With stripes, that mercy, with a bleeding heart,
Weeps when she sees inflicted on a beast.
“This small work bag shows the very active role that Female Societies took in working towards the abolition of slavery during the nineteenth-century. While many fancy workbags survive from this time period, these politically and morally charged women’s accessories are seldom found and make this piece a unique acquisition to the Colonial Williamsburg’s collection,” said Neal Hurst, associate curator of costumes and textiles.
From roughly the same time period as the workbag, comes another extraordinary acquisition: a signed, ash-glazed stoneware storage jar made in 1849 by the enslaved African American potter, David Drake, often known as ‘Dave’, who worked for various owners in the Edgefield district of South Carolina for more than 50 years. This is the first signed piece of Drake pottery to join the collection. At a time when it was illegal for slaves to be literate, David Drake not only signed many of his pieces but also was known to inscribe verses on them. Although this jar, which stands almost 17 inches in height and includes distinctive features, such as five incised punctuates to indicate its five-gallon capacity, does not include any of Drake’s poetry, it is, however, signed ‘Mr. Miles Dave’ and dated October 15, 1849. Miles refers to Lewis J. Miles, who owned David Drake from about 1840 to 1843 and again from 1849 until Emancipation.
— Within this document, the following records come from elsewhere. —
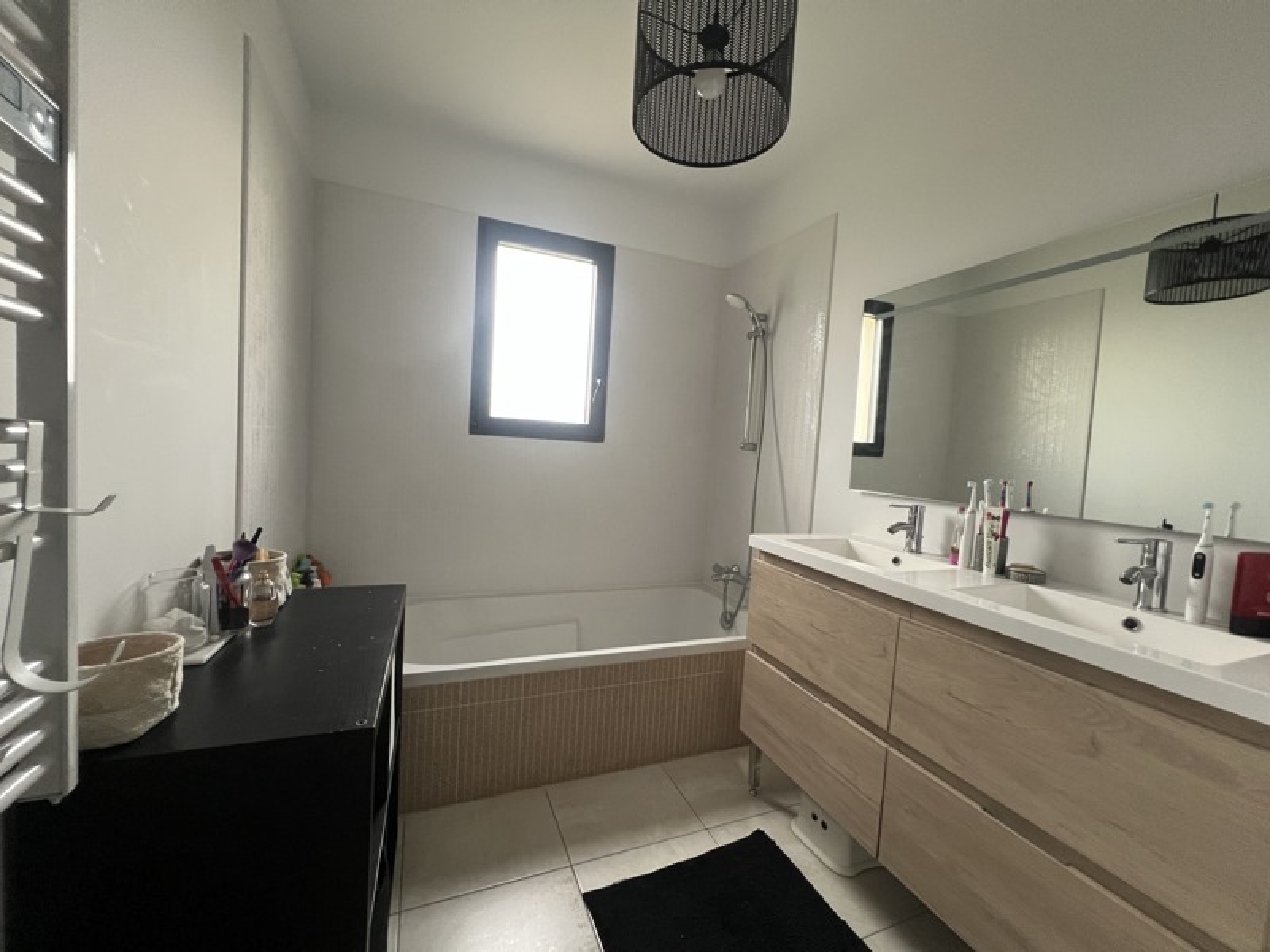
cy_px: 476
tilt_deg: -4.3
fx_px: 477
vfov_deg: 89.9
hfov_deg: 106.2
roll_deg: -3.3
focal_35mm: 13
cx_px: 635
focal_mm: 1.57
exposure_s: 1/69
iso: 250
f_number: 1.8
“The work of David Drake is important for many reasons: It speaks to the role enslaved labor played in the manufacture of utilitarian wares in 19th-century South Carolina; it helps to illuminate some of the complexities of that system; and most of all it gives us a glimpse into the life of this man and the world he inhabited,” said Suzanne Findlen Hood, curator of ceramics and glass. “This storage jar relates directly to the attributed, but unsigned example that has been in the collection since the 1930s and will allow us to more fully interpret the life and work of David Drake.”
Although Drake’s stoneware vessels were made for strictly functional purposes, often for storing large amounts of food, they were refined works of art in their own right. To make some of these containers, he combined turning and coiling techniques in which he turned the bottom portion of the pot on a wheel and then coiled clay ropes around the top of its walls. This enabled him to create vessels of remarkable height and diameter.
In 2016, A Century of African-American Quilts opened in the Abby Aldrich Rockefeller Folk Art Museum to great acclaim and features twelve quilts created by African-American quilt makers in the years following the abolition of slavery (from the 1870s to approximately 1990), half of which had never before been exhibited. By generous loan, this colorful variation on the typical ‘schoolhouse’ pattern joins the exhibition, which remains on view through April 2018. According to family tradition, Margaret Carr (b. ca. 1909), an African-American school teacher in Rogersville, Tennessee, made the quilt or inherited it from her mother, Lema Carr, between 1940 and 1960. The quilt features eight houses facing each other on either side of a central vertical band. Shiny synthetic fabrics in bright solid colors create the houses, each of which is further embellished with charming embroidered flowers around the foundations and bordering the windows, doors and rooflines.
“Margaret Carr’s quilt is a wonderful addition to the exhibition of African-American quilts. The charming ‘schoolhouse’ pattern seems especially appropriate for a woman who was a teacher,” said Linda Baumgarten, senior curator of textiles and costumes. “We are indebted to collector and scholar Mary Jo Case for lending us this bold and colorful example of Tennessee quiltmaking.”
As the Art Museums of Colonial Williamsburg continue to acquire important pieces to its collections, the priority will remain to expand the scope of them to reflect the cultural diversity of our country both past and present.